Copies exécutoires REPUBLIQUE FRANCAISE

délivrées le : AU NOM DU PEUPLE FRANCAIS

COUR D'APPEL DE PARIS

Pôle 6 - Chambre 5

ARRET DU 04 FEVRIER 2025

(n° 2025/ , 7 pages)

Numéro d'inscription au répertoire général : N° RG 22/06209 - N° Portalis 35L7-V-B7G-CF6VL

Décision déférée à la Cour : Jugement du 10 Mai 2022 -Conseil de Prud'hommes - Formation paritaire de PARIS - RG n° 20/08906

APPELANT

Monsieur [U] [K]

[Adresse 1]

[Localité 3]

Représenté par Me Clélie DE LESQUEN-JONAS, avocat au barreau de PARIS, toque : A0006

INTIMEE

S.A.S. COOPTALIS

[Adresse 4]

[Localité 2]

Représentée par Me Florian CARRIERE, avocat au barreau de PARIS

COMPOSITION DE LA COUR :

En application des dispositions des articles 805 et 907 du code de procédure civile, l'affaire a été débattue le 03 Décembre 2024, en audience publique, les avocats ne s'y étant pas opposés, devant Madame Séverine MOUSSY, Conseillère, chargée du rapport.

Ce magistrat a rendu compte des plaidoiries dans le délibéré de la Cour, entendu en son rapport, composée de :

Madame Catherine BRUNET, Présidente de chambre et de la formation

Madame Stéphanie BOUZIGE, Présidente de chambre et magistrat rédacteur

Madame Séverine MOUSSY, Conseillère

Greffier, lors des débats : Madame Joanna FABBY

ARRET :

- CONTRADICTOIRE

- par mise à disposition de l'arrêt au greffe de la Cour, prorogée à ce jour, les parties en ayant été préalablement avisées dans les conditions prévues au deuxième alinéa de l'article 450 du code de procédure civile.
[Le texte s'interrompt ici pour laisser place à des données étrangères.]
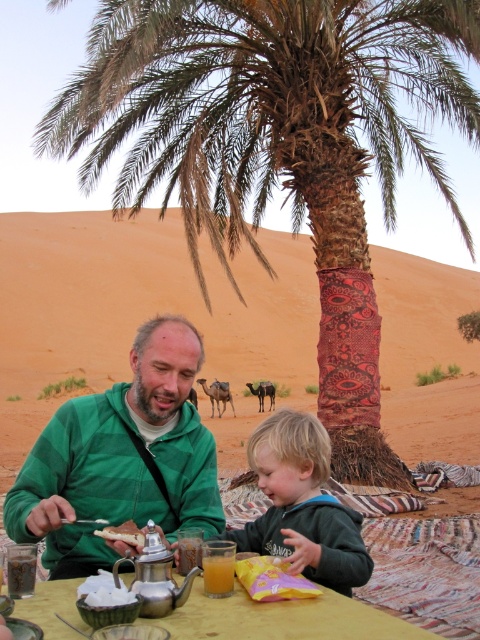
Which is more to the right, brown textured palm tree at center or green fleece jacket at lower center?

brown textured palm tree at center is more to the right.

Is brown textured palm tree at center bigger than green fleece jacket at lower center?

Indeed, brown textured palm tree at center has a larger size compared to green fleece jacket at lower center.

Measure the distance between brown textured palm tree at center and camera.

A distance of 8.35 meters exists between brown textured palm tree at center and camera.

In order to click on brown textured palm tree at center in this screenshot , I will do `click(278, 147)`.

Between point (312, 632) and point (223, 566), which one is positioned behind?

The point (223, 566) is more distant.

Is wooden table at center taller than translucent glass juice at lower center?

Correct, wooden table at center is much taller as translucent glass juice at lower center.

Who is more forward, (69, 602) or (218, 554)?

Positioned in front is point (69, 602).

I want to click on wooden table at center, so click(x=285, y=618).

Between green fleece jacket at center and green fleece jacket at lower center, which one appears on the left side from the viewer's perspective?

Positioned to the left is green fleece jacket at center.

Is green fleece jacket at center above green fleece jacket at lower center?

Indeed, green fleece jacket at center is positioned over green fleece jacket at lower center.

In the scene shown: Who is more distant from viewer, (27, 513) or (243, 538)?

The point (243, 538) is behind.

At what (x,y) coordinates should I click in order to perform the action: click on green fleece jacket at center. Please return your answer as a coordinate pair (x, y). Image resolution: width=480 pixels, height=640 pixels. Looking at the image, I should click on (120, 460).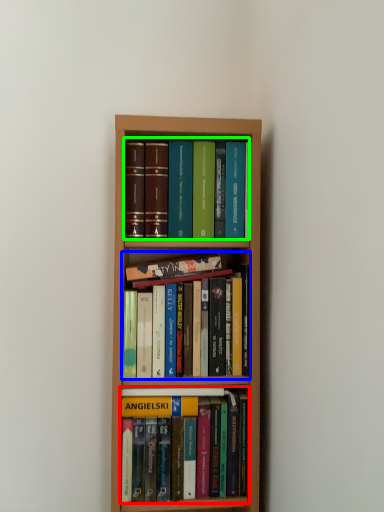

- signé par Stéphanie BOUZIGE, Présidente de chambre, et par Joanna FABBY, Greffière à laquelle la minute a été remise par le magistrat signataire.

EXPOSE DU LITIGE

M. [U] [K] a été engagé suivant contrat de travail à durée indéterminée du 27 avril 2018, avec prise d'effet au 2 mai 2018, par la société Cooptalis en qualité de consultant informatique, statut cadre, moyennant une rémunération brute mensuelle de 3.333,33 euros.

La relation contractuelle est soumise à la convention collective nationale Syntec et la société employait au moins onze salariés lors de la rupture de cette relation.

M. [K] a été placé en arrêt du 24 février au 6 mars 2020 puis il a travaillé dans le cadre d'une activité partielle à compter du 6 mars 2020.

Le 4 septembre 2020, la société Cooptalis a convoqué M. [K] à un entretien préalable à un éventuel licenciement fixé au 17 septembre 2020.

Par lettre recommandée du 25 septembre 2020, la société Cooptalis a notifié à M. [K] son licenciement pour faute grave pour les motifs suivants, exactement reproduits :

'Je fais suite à l'entretien préalable du 17 septembre dernier qui s'est tenu en la présence de Monsieur [L] et auquel vous vous êtes présenté seul.

J'ai le regret, après réflexions, d'avoir à vous notifier par la présente votre licenciement pour faute grave.

Les explications que vous nous avez fournies lors de cet entretien ne nous ont pas permis de modifier notre appréciation de la situation.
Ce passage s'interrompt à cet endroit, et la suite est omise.